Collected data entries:

++++++++

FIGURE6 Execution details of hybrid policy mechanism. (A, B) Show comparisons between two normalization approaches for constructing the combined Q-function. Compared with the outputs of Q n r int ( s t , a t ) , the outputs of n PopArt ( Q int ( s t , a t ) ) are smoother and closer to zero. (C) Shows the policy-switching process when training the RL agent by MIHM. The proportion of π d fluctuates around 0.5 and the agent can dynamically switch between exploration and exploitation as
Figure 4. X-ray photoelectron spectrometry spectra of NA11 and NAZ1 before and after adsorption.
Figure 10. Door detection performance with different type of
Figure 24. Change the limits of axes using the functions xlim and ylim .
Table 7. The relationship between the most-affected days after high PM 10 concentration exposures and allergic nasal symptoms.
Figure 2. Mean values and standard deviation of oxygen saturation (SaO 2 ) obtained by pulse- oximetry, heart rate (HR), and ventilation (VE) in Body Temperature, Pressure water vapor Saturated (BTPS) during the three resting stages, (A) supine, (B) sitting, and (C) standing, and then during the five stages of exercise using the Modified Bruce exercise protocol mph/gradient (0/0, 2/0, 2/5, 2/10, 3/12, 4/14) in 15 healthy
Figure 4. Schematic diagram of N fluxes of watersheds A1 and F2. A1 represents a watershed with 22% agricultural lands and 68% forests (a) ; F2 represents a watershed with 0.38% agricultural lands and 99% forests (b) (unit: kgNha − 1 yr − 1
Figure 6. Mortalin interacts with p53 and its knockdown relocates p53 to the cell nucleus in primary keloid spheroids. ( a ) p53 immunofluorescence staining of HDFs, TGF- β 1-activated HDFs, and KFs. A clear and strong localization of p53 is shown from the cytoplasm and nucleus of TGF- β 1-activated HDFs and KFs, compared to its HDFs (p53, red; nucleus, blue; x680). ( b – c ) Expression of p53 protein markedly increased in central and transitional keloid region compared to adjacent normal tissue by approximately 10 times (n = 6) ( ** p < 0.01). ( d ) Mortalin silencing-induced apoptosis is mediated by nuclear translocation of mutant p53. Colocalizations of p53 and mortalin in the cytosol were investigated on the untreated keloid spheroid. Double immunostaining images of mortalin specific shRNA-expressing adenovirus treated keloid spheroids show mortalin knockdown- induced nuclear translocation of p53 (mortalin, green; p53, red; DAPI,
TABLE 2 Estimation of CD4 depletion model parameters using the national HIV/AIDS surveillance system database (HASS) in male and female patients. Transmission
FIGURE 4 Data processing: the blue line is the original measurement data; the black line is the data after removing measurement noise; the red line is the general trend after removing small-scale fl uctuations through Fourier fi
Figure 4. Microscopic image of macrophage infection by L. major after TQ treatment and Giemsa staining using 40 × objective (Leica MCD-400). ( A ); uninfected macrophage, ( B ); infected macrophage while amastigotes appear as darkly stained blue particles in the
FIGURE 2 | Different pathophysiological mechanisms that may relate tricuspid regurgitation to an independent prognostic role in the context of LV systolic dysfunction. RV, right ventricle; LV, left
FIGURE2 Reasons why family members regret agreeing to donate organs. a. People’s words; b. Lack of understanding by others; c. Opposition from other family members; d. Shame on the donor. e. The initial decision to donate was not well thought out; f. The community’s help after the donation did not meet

++++++++

• EXERCISE DIRECTIONS: Write the records again exactly as they stand.

• OUTPUT OF THE EXERCISE:
FIGURE6 Execution details of hybrid policy mechanism. (A, B) Show comparisons between two normalization approaches for constructing the combined Q-function. Compared with the outputs of Q n r int ( s t , a t ) , the outputs of n PopArt ( Q int ( s t , a t ) ) are smoother and closer to zero. (C) Shows the policy-switching process when training the RL agent by MIHM. The proportion of π d fluctuates around 0.5 and the agent can dynamically switch between exploration and exploitation as
Figure 4. X-ray photoelectron spectrometry spectra of NA11 and NAZ1 before and after adsorption.
Figure 10. Door detection performance with different type of
Figure 24. Change the limits of axes using the functions xlim and ylim .
Table 7. The relationship between the most-affected days after high PM 10 concentration exposures and allergic nasal symptoms.
Figure 2. Mean values and standard deviation of oxygen saturation (SaO 2 ) obtained by pulse- oximetry, heart rate (HR), and ventilation (VE) in Body Temperature, Pressure water vapor Saturated (BTPS) during the three resting stages, (A) supine, (B) sitting, and (C) standing, and then during the five stages of exercise using the Modified Bruce exercise protocol mph/gradient (0/0, 2/0, 2/5, 2/10, 3/12, 4/14) in 15 healthy
Figure 4. Schematic diagram of N fluxes of watersheds A1 and F2. A1 represents a watershed with 22% agricultural lands and 68% forests (a) ; F2 represents a watershed with 0.38% agricultural lands and 99% forests (b) (unit: kgNha − 1 yr − 1
Figure 6. Mortalin interacts with p53 and its knockdown relocates p53 to the cell nucleus in primary keloid spheroids. ( a ) p53 immunofluorescence staining of HDFs, TGF- β 1-activated HDFs, and KFs. A clear and strong localization of p53 is shown from the cytoplasm and nucleus of TGF- β 1-activated HDFs and KFs, compared to its HDFs (p53, red; nucleus, blue; x680). ( b – c ) Expression of p53 protein markedly increased in central and transitional keloid region compared to adjacent normal tissue by approximately 10 times (n = 6) ( ** p < 0.01). ( d ) Mortalin silencing-induced apoptosis is mediated by nuclear translocation of mutant p53. Colocalizations of p53 and mortalin in the cytosol were investigated on the untreated keloid spheroid. Double immunostaining images of mortalin specific shRNA-expressing adenovirus treated keloid spheroids show mortalin knockdown- induced nuclear translocation of p53 (mortalin, green; p53, red; DAPI,
TABLE 2 Estimation of CD4 depletion model parameters using the national HIV/AIDS surveillance system database (HASS) in male and female patients. Transmission
FIGURE 4 Data processing: the blue line is the original measurement data; the black line is the data after removing measurement noise; the red line is the general trend after removing small-scale fl uctuations through Fourier fi
Figure 4. Microscopic image of macrophage infection by L. major after TQ treatment and Giemsa staining using 40 × objective (Leica MCD-400). ( A ); uninfected macrophage, ( B ); infected macrophage while amastigotes appear as darkly stained blue particles in the
FIGURE 2 | Different pathophysiological mechanisms that may relate tricuspid regurgitation to an independent prognostic role in the context of LV systolic dysfunction. RV, right ventricle; LV, left
FIGURE2 Reasons why family members regret agreeing to donate organs. a. People’s words; b. Lack of understanding by others; c. Opposition from other family members; d. Shame on the donor. e. The initial decision to donate was not well thought out; f. The community’s help after the donation did not meet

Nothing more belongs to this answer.